Page 22 of Another Underworld

Abaddon gave Pandora a withering glare and then checked his weapons. “Yes. We’ll go south. I don’t want to go near your castle, which is north of here, until we have an army.”

“We will stay together,” I commanded. “Pandora, do not screw with me. You’re still on probation, and you don’t want to piss Candy Vargo off. You hear me?”

“Loud and clear,” she said with an eye roll.

Cher stepped forward. “And speaking of my crazy buddy, Candy slipped me a note to share with everyone before we went off and got killed—her words, not mine. I have no intention of dying. I have a hit TV show to produce and forty munchkins who look disturbingly like celebrities to sign. I’m gonna be rich!” she said gleefully, pulling a piece of paper out of her Prada bag. “Here we go… we’re to avoid debating with fuckwits. Just kill them. We are not to save every fucker we come upon. Most fuckers don’t deserve it.” Cher paused and sighed. “Just so you’re all aware, I’m reading this verbatim. My vernacular is not this crass.”

I laughed and gave her a thumbs-up. “Keep going, please.”

“Will do,” she said, going back to the list. “Do not overthink the fuck out of everything—talking to you, Cecily. Do not avoidthe bullshit you need to confront. It will get you killed. Life is not fucking fair. Know that and behave accordingly. Do not search for any motherfucker to complete you. Ever. You are not fucking incomplete. Do not seek the approval of shit stains who give zero fucks about you. I may or may not be referring to Pandora with that last statement. Actually, I was, so, bite me. And while we’re discussing Pandora, she should work hard not to be a narcissistic fucking psychopath.”

Pandora was pissed. “Is that how she ended it?” she shouted. “Calling me a narcissistic psychopath?”

Cher shook her head. “Nope, there’s a little more? You wanna hear it?”

“Probably not,” Pandora huffed.

“Read it,” I insisted. “We need to move. I’m worried about Irma, Moon, Stella, Jonny and Corny.”

Cher continued. “I believe in you motherfuckers—even Pandora. She’s gonna need to step out of her comfort zone and stop being a cow bitch, but she can do it. Cecily, I give you full permission to electrocute the living hell out of Pandora if she pulls any crap. And Pandora, if you retaliate, I will shave your head bald and do a little juju so that your face ends up where your ass is, your ass will be your face, and your tits will be on your knees.”

Pandora was horrified. “Can she actually do that?”

“Don’t know,” I replied. “But I sure as hell wouldn’t want to find out.”

“Are we ready?” Abaddon asked.

“We are,” I said as I felt a tingle in my stomach. “But we’re not headed south.”

Abaddon stared at me and waited.

“We’re headed west,” I said, remembering Candy Vargo’s personal warning not to overthink the fuck out of everything.

“West it is, Bitch Goddess Cecily,” he said with a smile and a bow.

The road would be long and the storm ahead would be deadly. But after the storm the sun would rise. I knew it in my heart. And the rainbow? It would be for us.

CHAPTER SEVEN

West had been correct.I found the camp with little problem. It was atrociously dismal and held at least a thousand of my people. The state of the Demons was deplorable. We were hidden up a hill about half a football field away behind shrub-covered boulders. We had an excellent view, but were concealed from the guards below.

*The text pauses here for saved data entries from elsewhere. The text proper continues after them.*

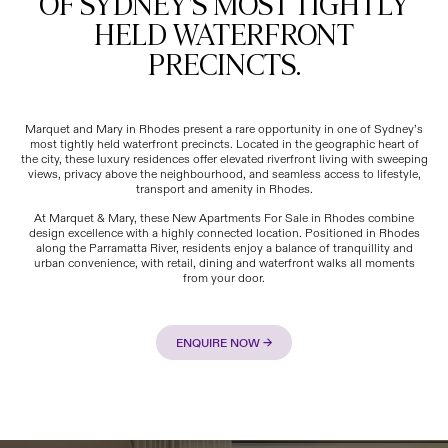
OF SYDNEY'S MOST TIGHTLY
HELD WATERFRONT
PRECINCTS.
Marquet and Mary in Rhodes present a rare opportunity in one of Sydney’s
most tightly held waterfront precincts. Located in the geographic heart of
the city, these luxury residences offer elevated riverfront living with sweeping
views, privacy above the neighbourhood, and seamless access to lifestyle,
transport and amenity in Rhodes.
At Marquet & Mary, these New Apartments For Sale in Rhodes combine
design excellence with a highly connected location. Positioned in Rhodes
along the Parramatta River, residents enjoy a balance of tranquillity and
urban convenience, with retail, dining and waterfront walks all moments
from your door.
ENQUIRE NOW →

“I’m a malicious bitch, but that’s disgusting,” Pandora hissed as we watched a group of ten female Demons being harshly lashed.

Their backs were bleeding profusely and the sound of the whip connecting to the bare skin was far worse than Candy Vargo gutting Shiva and Dagon. The Keeper of Fate had been saving my friends. The guards in the camp would be delighted to see the Demons dead.

“How many guards do you see?” Pandora asked, all business. Her voice was tight with fury.

“At least twenty,” Abaddon replied as he scanned the scene. “Soon to be twenty dead guards.”

“Oh yes,” Fifi snarled softly. “Dead, dead, dead.”

The fences were high and electric. They sizzled and popped in warning when anyone got too close. Rolls of jagged barbedwire edged the tops. An enormous statue of what appeared to be a masked, naked, male God dominated the center of the camp. I almost laughed at the absurd muscles and the massive size of the junk on the sculpture. Somebody was compensating for something…

“That cock can’t be accurate,” Cher muttered. “If it is, that wank is so big, it’s got investors.”

“I’d have to add that the salami is so large, it possesses its own area code,” Fifi announced.

I choked back a laugh. It wasn’t the time for dick jokes… or maybe it was.